Task prompt
Although the records contain pictures, only their text should be reproduced, exactly as written.

Dataset content

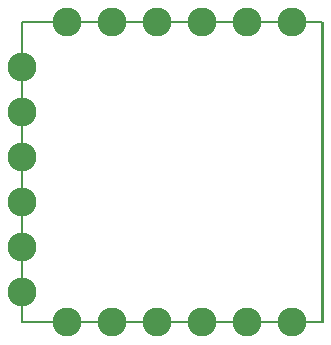
<source format=gbs>
G75*
%MOIN*%
%OFA0B0*%
%FSLAX25Y25*%
%IPPOS*%
%LPD*%
%AMOC8*
5,1,8,0,0,1.08239X$1,22.5*
%
%ADD10C,0.00000*%
%ADD11C,0.00500*%
%ADD12C,0.09658*%
D10*
X0005829Y0005829D02*
X0005829Y0105790D01*
X0106030Y0105790D01*
X0106030Y0005829D01*
X0005829Y0005829D01*
D11*
X0105829Y0005829D01*
X0105829Y0105829D01*
X0005829Y0105829D01*
X0005829Y0005829D01*
D12*
X0005829Y0015829D03*
X0005829Y0030829D03*
X0005829Y0045829D03*
X0005829Y0060829D03*
X0005829Y0075829D03*
X0005829Y0090829D03*
X0020829Y0105829D03*
X0035829Y0105829D03*
X0050829Y0105829D03*
X0065829Y0105829D03*
X0080829Y0105829D03*
X0095829Y0105829D03*
X0095829Y0005829D03*
X0080829Y0005829D03*
X0065829Y0005829D03*
X0050829Y0005829D03*
X0035829Y0005829D03*
X0020829Y0005829D03*
M02*

</source>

Problem solution
<source format=gbs>
G75*
%MOIN*%
%OFA0B0*%
%FSLAX25Y25*%
%IPPOS*%
%LPD*%
%AMOC8*
5,1,8,0,0,1.08239X$1,22.5*
%
%ADD10C,0.00000*%
%ADD11C,0.00500*%
%ADD12C,0.09658*%
D10*
X0005829Y0005829D02*
X0005829Y0105790D01*
X0106030Y0105790D01*
X0106030Y0005829D01*
X0005829Y0005829D01*
D11*
X0105829Y0005829D01*
X0105829Y0105829D01*
X0005829Y0105829D01*
X0005829Y0005829D01*
D12*
X0005829Y0015829D03*
X0005829Y0030829D03*
X0005829Y0045829D03*
X0005829Y0060829D03*
X0005829Y0075829D03*
X0005829Y0090829D03*
X0020829Y0105829D03*
X0035829Y0105829D03*
X0050829Y0105829D03*
X0065829Y0105829D03*
X0080829Y0105829D03*
X0095829Y0105829D03*
X0095829Y0005829D03*
X0080829Y0005829D03*
X0065829Y0005829D03*
X0050829Y0005829D03*
X0035829Y0005829D03*
X0020829Y0005829D03*
M02*

</source>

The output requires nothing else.